The Lure of Adventure
We talk all the time about a cross country car trip. A non-violent, Brad Pitt-less version of Thelma & Louise, replete with convertible and good wine. In fact, long before Oprah and Gayle took off on their well documented, highly publicized, totally sponsored—see the USA in your Chevrolet-- coast to coast junket, we talked about doing the same thing. (Sans the bickering and complaining—ok well maybe there’d be a little complaining—but not about each other—‘cause we both like to crank up the tunes and sing. Isn’t that what road trips are for?) And along the way we would write about, the places we had seen, people we met, amazing meals and heartburn specials, and the deep, insightful conversations that carried us along the stretches of blacktop as we whizzed past golden wheat fields, tumbling sagebrush and steaming roadkill.
We’ll get to that, one day. But since we have a book to complete by January, this is not the day. So in the mean time we contemplate less time consuming adventurous possibilities, because every girl needs a good adventure or two—keeps the blood pumping and your eyes smiling. The thinking part is not a problem—we can dream up craziness at a moment’s notice. But we are at least moderately mindful of not seriously injuring our middle aged selves.
Since the mind is a terrible thing to waste, we are endeavoring not to be wasteful. We’ve both come up with something to dare ourselves to do.

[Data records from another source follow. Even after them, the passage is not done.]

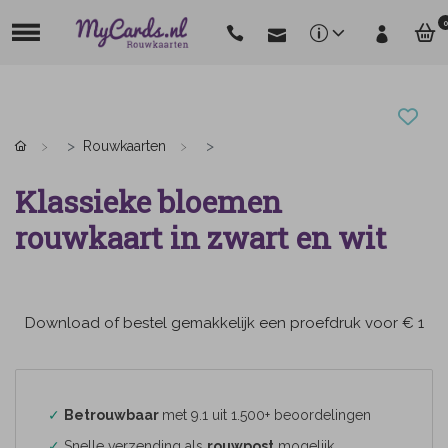
0
Rouwkaarten
Klassieke bloemen
rouwkaart in zwart en wit
Download of bestel gemakkelijk een proefdruk voor € 1
✓
Betrouwbaar
met 9.1 uit 1.500+ beoordelingen
✓
Snelle verzending als
rouwpost
mogelijk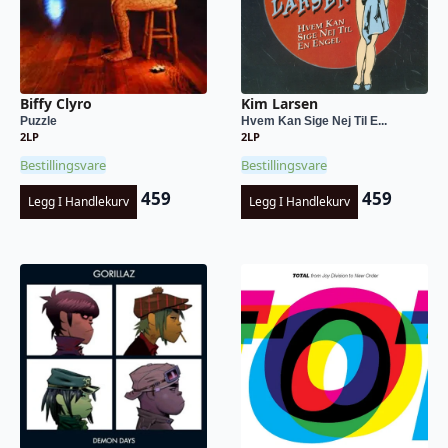
Biffy Clyro
Kim Larsen
Puzzle
Hvem Kan Sige Nej Til E...
2LP
2LP
Bestillingsvare
Bestillingsvare
459
459
Legg I Handlekurv
Legg I Handlekurv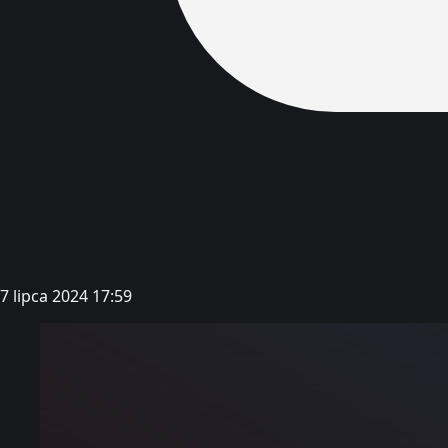
7 lipca 2024 17:59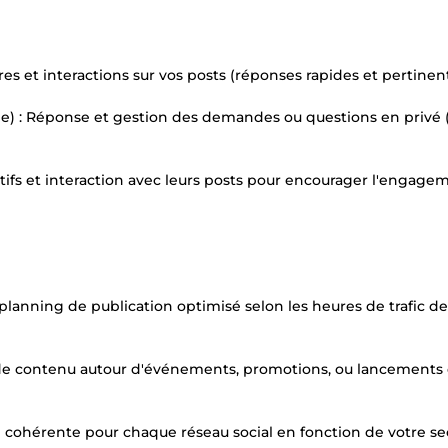
 et interactions sur vos posts (réponses rapides et pertinent
ée) : Réponse et gestion des demandes ou questions en privé 
actifs et interaction avec leurs posts pour encourager l'engage
 planning de publication optimisé selon les heures de trafic de
 de contenu autour d'événements, promotions, ou lancements
 cohérente pour chaque réseau social en fonction de votre se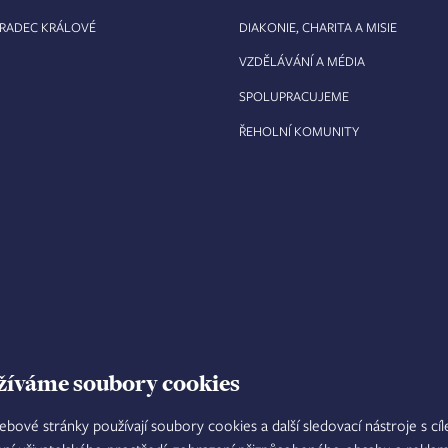
HRADEC KRÁLOVÉ
DIAKONIE, CHARITA A MISIE
VZDĚLÁVÁNÍ A MÉDIA
SPOLUPRACUJEME
ŘEHOLNÍ KOMUNITY
žíváme soubory cookies
ebové stránky používají soubory cookies a další sledovací nástroje s cí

Donna’s Big Top Adventure: She has investigated trapeze school—not quite lion taming, or knife throwing---and there’s no Cirque de Soleil in her future—although she does have a fondness for the sequined costumes, but she has loved the swings since being pushed in the baby swings in the park. There’s actually a school for Flying Wallenda wannabees, in Brooklyn of all places. The first phone call—“Is there a weight limit?” Not being a petite flower, it’s was a legitimate inquiry, because the wrong answer could be the end of the fantasy or the beginning of a diet. But she came in under the wire—barely. Virginia has threatened to come to her lesson, take pictures (which she would publish on the blog) and try very hard not to roll with laughter. We’ll see.
Virginia Does Dating: Online Dating. YIKES!! VdB claims, “You know me. I’m happily single, so it would be a social experiment—something to blog about.” Donna is already rolling with laughter and threatens to delete Virginia’s eHarmony/Match.com application—if she actually bites that bullet. After all, Ms DeBerry is hardly wanting for male suitors. As a matter of fact, our friend Keryl has nicknamed her “Buzz-Buzz” because men flock around like bees. Talk about a reality series.
So for now, we’ll enjoy our fantasies and keep you posted if they actually turn into more than that.